«Whiplash» - Lässt sich Genialität einprügeln?

«Whiplash» hat schon diverse Auszeichnungen eingeheimst, darunter den Publikums- und Jurypreis von Sundance. Allein Nebendarsteller J.K. Simmons hat für seine umwerfende Leistung schon 34 Preise erhalten. Und am 22. Februar wird er auch noch den Oscar bekommen.

Andrew (Miles Teller, links) lässt sich von Fletcher (J.K. Simmons) traktieren.
Bildlegende: Andrew (Miles Teller, links) lässt sich von Fletcher (J.K. Simmons) traktieren. Ascot Elite

Als Big-Band-Dirigent und Jazz-Dozent Fletcher spielt der 60-jährige J.K. Simmons die Rolle seines Lebens. Fletcher wendet die Drillmethoden der US-Army an, um seine Musikstudenten zu Höchstleistungen anzuspornen. Seine Hoffnung: eine Genie wie John Coltrane zu formen.

Der Schlagzeug-Student Andrew (Miles Teller) lässt sich voll und ganz auf das gefährliche Spiel ein, das nicht nur ihn selber, sondern auch sein privates Umfeld an die Grenze bringt. Trotz dieser Ausgangslage ist «Whiplash» keine banale Winner Story. Vielmehr hinterfragt der Film die weit verbreitete «Winner takes it all»-Mentalität.
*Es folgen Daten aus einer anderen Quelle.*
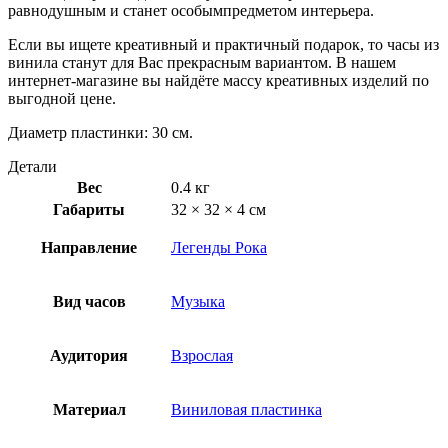
равнодушным и станет особымпредметом интерьера.
Если вы ищете креативный и практичный подарок, то часы из
винила станут для Вас прекрасным вариантом. В нашем
интернет-магазине вы найдёте массу креативных изделий по
выгодной цене.
Диаметр пластинки: 30 см.
Детали
Вес
0.4 кг
Габариты
32 × 32 × 4 см
Направление
Легенды Рока
Вид часов
Музыка
Аудитория
Взрослая
Материал
Виниловая пластинка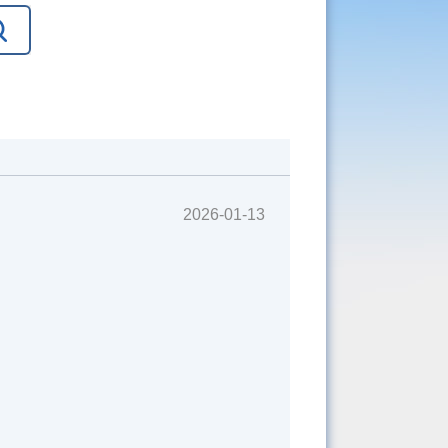
2026-01-13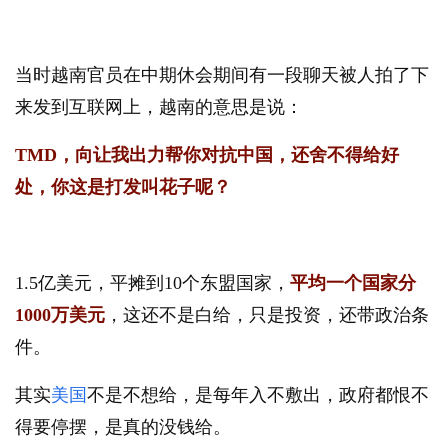
当时越南官员在中期休会期间有一段聊天被人拍了下
来发到互联网上，越南的意思是说：
TMD，向让我出力帮你对抗中国，还舍不得给好
处，你这是打发叫花子呢？
1.5亿美元，平摊到10个东盟国家，
平均一个国家分
1000万美元
，这还不是白给，只是投资，还带政治条
件。
其实
美国
不是不想给，是每年入不敷出，政府都恨不
得要停摆，是真的没钱给。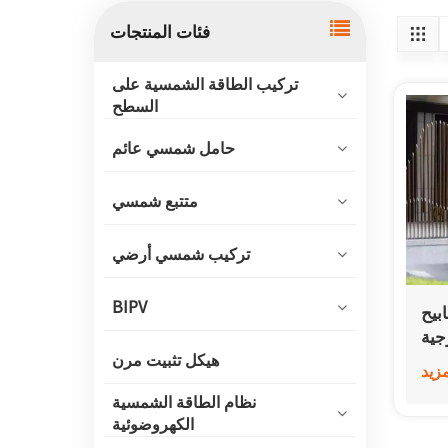
فئات المنتجات
تركيب الطاقة الشمسية على
السطح
حامل شمسي عائم
متتبع شمسي
تركيب شمسي أرضي
BIPV
شمسية للحدائق
جية
هيكل تثبيت مرن
مزيد
نظام الطاقة الشمسية
الكهروضوئية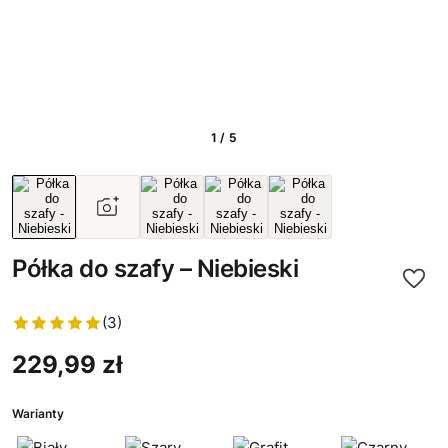
1 / 5
Półka do szafy – Niebieski
(3)
229,99 zł
Warianty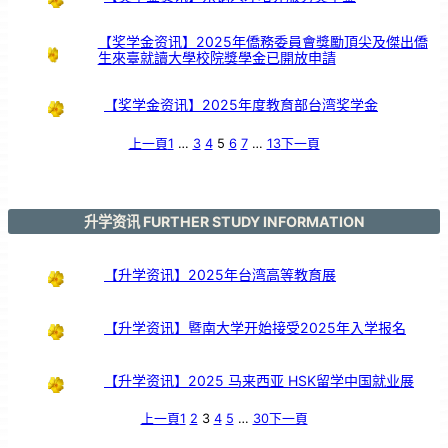
【奖学金资讯】2025年僑務委員會獎勵頂尖及傑出僑
生來臺就讀大學校院獎學金已開放申請
【奖学金资讯】2025年度教育部台湾奖学金
上一頁
1
…
3
4
5
6
7
…
13
下一頁
升学资讯 FURTHER STUDY INFORMATION
【升学资讯】2025年台湾高等教育展
【升学资讯】暨南大学开始接受2025年入学报名
【升学资讯】2025 马来西亚 HSK留学中国就业展
上一頁
1
2
3
4
5
…
30
下一頁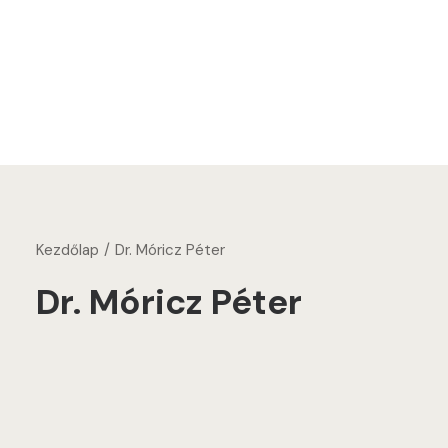
Kezdőlap
Dr. Móricz Péter
Dr. Móricz Péter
Einer der besten Musikfilme
Wie der Film das bewerkstelligt, kann ich nicht sagen, ohne die überraschenden Wendungen zu verraten. Was ich allerdings verraten kann: «Whiplash» ist definitiv einer der besten Musikfilme aller Zeiten.

Und es ist ein Film, den man sich unbedingt in Originalversion auf der grossen Leinwand gönnen sollte. Nur dann fährt die ganze Wucht und Intensität der durchs Band tollen Schauspieler voll ein. Also geht ins Kino! Ihr werdet es nicht bereuen! 6 von 6 Filmbären.